The advice of one teacher of one moderately known mathematician hardly seems definitive.

The advice implies a completely linear process of learning. I think that works for some portion of learners and isn't useful at all for another portion.

Edit: never abandon a book you have chosen without working all the way through it

I've read a number of math books on my own. There are plenty of bad books out there. Some will have you wasting an awful long time if you never abandon them (since they are filled with extremely difficult problems or simply don't explain themselves well). This is advice for someone who, at minimum, has a teacher feeding them good books.

How does Abel’s level of fame 200 years later matter?
The post I responded to above cited the high school math teacher of Abel. As far as I can tell, the authority of the claim rested on Abel indeed having significant mathematical achievements ("A Norwegian high school teacher from from 200 years once said" doesn't sound convincing as claim by itself to me).
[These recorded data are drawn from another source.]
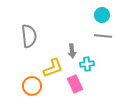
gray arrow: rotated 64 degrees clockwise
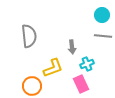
gray arrow: moved 4 px up
cyan cross: rotated 16 degrees counterclockwise
pink rectangle: moved 6 px right
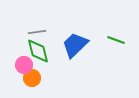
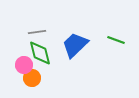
green diamond: moved 2 px right, 2 px down
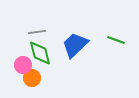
pink circle: moved 1 px left
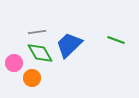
blue trapezoid: moved 6 px left
green diamond: rotated 16 degrees counterclockwise
pink circle: moved 9 px left, 2 px up
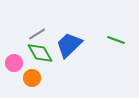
gray line: moved 2 px down; rotated 24 degrees counterclockwise
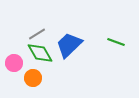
green line: moved 2 px down
orange circle: moved 1 px right
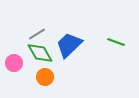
orange circle: moved 12 px right, 1 px up
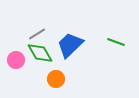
blue trapezoid: moved 1 px right
pink circle: moved 2 px right, 3 px up
orange circle: moved 11 px right, 2 px down
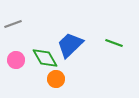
gray line: moved 24 px left, 10 px up; rotated 12 degrees clockwise
green line: moved 2 px left, 1 px down
green diamond: moved 5 px right, 5 px down
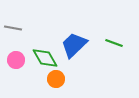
gray line: moved 4 px down; rotated 30 degrees clockwise
blue trapezoid: moved 4 px right
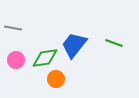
blue trapezoid: rotated 8 degrees counterclockwise
green diamond: rotated 68 degrees counterclockwise
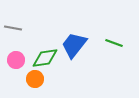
orange circle: moved 21 px left
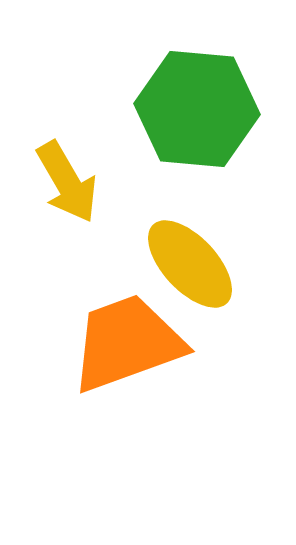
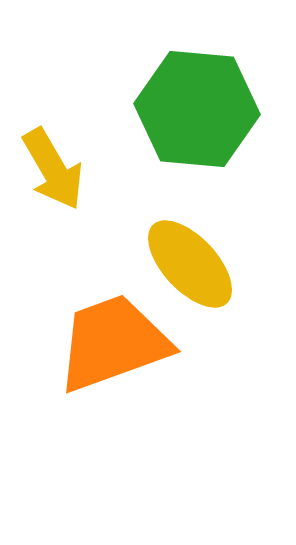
yellow arrow: moved 14 px left, 13 px up
orange trapezoid: moved 14 px left
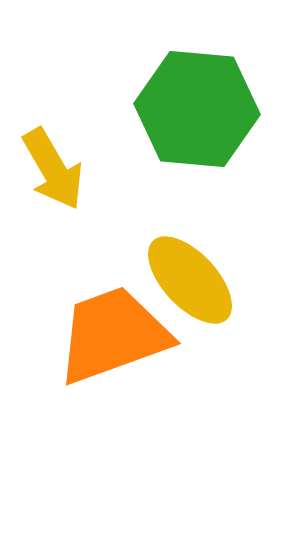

My response was just pacing the situation - Niels Abel is just one example of someone achieving a lot, not insignificant but not the last word.
Not at all. There is reason no contemporary teachers give this particular advice.

Abel is famous because of his algebra results. He had awful good abstract thinking and was indeed very good at math. That does not only everything he ever said is correct. In particular, it does not imply general teaching skills.

Being good at proving theorems does not imply being good at teaching students.

I think that 1. is very bad idea and so is 2.

Both means that if the book you picked assumes you already knew something you don't really, you are stucked. If your book happen too explain something later or is not perfectly written, you are set up to fail.

Very often, later concept let's you figure out the first one. Very often, another book or source adds details to have been missing. Very often, you need to do something else for a while and when you come back to chapter, it suddenly clicks.